Masamda oturmuş Merih’in önerdiği müziklerden birini dinliyordum. Annem kapıyı tıklattı. Yavaşça içeri girdi.

“Ne oldu?” dedim.

“Ne yapıyorsun oğlum?”

Kaşlarımı çattım. Niye böyle davranıyordu?

“Müzik dinliyorum. Merih Abi’yi bekliyordum. Bir dükkân bulmuş. Plaklar satılıyormuş. Plak alacakmış. Birlikte dinleriz dedi. En sevdiğim gruplardan birinin üstelik!” dedim heyecanla.

Annem gülümsedi. Ama aynı zamanda da gözleri dolmuştu. Kaşlarımı çattım.

“Sorun ne? Neden ağlayacak gibisin? İyi misin anne?”

“Tatlım, sana bir şey söylemek zorundayım.”

Oturduğum sandalyeden hızlıca kalktım.

“Ne oldu? Sana bir şey mi oldu? Söyler misin?”

“Hayır, hayır. Bana bir şey olmadı. Aslında Merih Abi’ne bir şey oldu.”

Panikledim.

“Ne? Ne diyorsun?”

Ellerini yanaklarıma koydu.

“Güçlü kalmanı istiyorum. Lütfen…”

“Anne lütfen söyler misin?”

“Merih Abi’n… Arabayla dediğin dükkana giderken, kaza yapmış. Ve… Ve ölmüş.”

Ne hissettiğimi bilmiyordum. Gözlerim doldu.

“Hayır… Hayır.”

“Evet, üzgünüm…”

Abim gibi gördüğüm kişi ölmüş müydü? Mutluluğumu geri kazandıran kişi.
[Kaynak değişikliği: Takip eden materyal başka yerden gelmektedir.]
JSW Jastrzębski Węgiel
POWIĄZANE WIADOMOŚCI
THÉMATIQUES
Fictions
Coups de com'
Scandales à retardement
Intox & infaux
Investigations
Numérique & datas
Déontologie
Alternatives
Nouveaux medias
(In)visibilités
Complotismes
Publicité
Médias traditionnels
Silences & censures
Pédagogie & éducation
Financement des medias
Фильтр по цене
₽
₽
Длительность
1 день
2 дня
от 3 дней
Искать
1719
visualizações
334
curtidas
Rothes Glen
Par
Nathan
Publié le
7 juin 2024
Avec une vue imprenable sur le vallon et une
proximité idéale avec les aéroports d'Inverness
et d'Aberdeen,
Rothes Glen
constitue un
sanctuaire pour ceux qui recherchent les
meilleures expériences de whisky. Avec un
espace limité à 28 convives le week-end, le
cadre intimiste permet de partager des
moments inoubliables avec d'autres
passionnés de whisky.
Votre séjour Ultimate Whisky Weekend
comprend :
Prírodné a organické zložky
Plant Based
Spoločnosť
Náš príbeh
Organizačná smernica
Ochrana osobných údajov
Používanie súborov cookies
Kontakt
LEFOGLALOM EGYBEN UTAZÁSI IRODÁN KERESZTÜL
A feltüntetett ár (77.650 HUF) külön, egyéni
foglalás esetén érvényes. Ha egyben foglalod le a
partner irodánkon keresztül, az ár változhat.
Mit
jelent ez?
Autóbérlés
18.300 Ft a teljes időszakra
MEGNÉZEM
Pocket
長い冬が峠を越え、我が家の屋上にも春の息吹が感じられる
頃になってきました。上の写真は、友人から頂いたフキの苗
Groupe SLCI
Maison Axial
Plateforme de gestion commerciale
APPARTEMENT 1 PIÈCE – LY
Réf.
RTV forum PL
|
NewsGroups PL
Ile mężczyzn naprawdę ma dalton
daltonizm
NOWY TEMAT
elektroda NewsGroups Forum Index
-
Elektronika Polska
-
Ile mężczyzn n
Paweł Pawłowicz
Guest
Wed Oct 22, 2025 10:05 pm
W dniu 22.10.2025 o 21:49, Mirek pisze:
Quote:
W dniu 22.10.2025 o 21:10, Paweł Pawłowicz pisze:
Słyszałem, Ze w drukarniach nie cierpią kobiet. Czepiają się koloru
Hayır, bu kadar kolay değildi.

“Saçmalama ne diyorsun?”

“Üzgünüm…”

**

1 yıl sonra…

 

Aras’ın annesi

 

Aras’ım da beni bırakmıştı. Herkes beni sıra sıra bırakıyordu. Önce hayatımın aşkını bulduğumu sandığım kişi. Beni aldatmıştı. Bizi terk etmişti. Şimdi de hayatımın en önemli kişisi beni bırakmıştı. Biliyordum. Onu kaybettiği için buna dayanamamıştı. Dayanamamıştı ve o da onun yanına gitmek istemişti. Beni de tek başıma bırakmıştı. Hiçbir zaman ona yetemedim. Onu tanımaya çalıştım. O her zaman kapılarını kilitli tuttu. Babasıyla hep daha yakın olmuştu. O da bizi bırakınca hiçbir şeyi kalmamıştı. Babasının yokluğunu unutturmak için çok çabalamıştım ama hiçbir zaman babası kadar değerli olmamıştım. Onu önemsemediğimi düşünmüştü ama o benim en önemlimdi. En değerlimdi ancak ben kimseye yeterli olamadım. Oğluma… Kendi oğluma yeterli olamadım. O da beni bıraktı. Onun en değerlisi Merih, Aras’ı bıraktığında, Aras da beni bırakmayı göze aldı. Oysaki, bir zamanlar benim en değerlim olan, gerçek aşkımı bulduğumu sandığım kişi, beni bıraktığında, ben kendi oğlumu bırakmamıştım. Ona daha da sıkı sarılmıştım.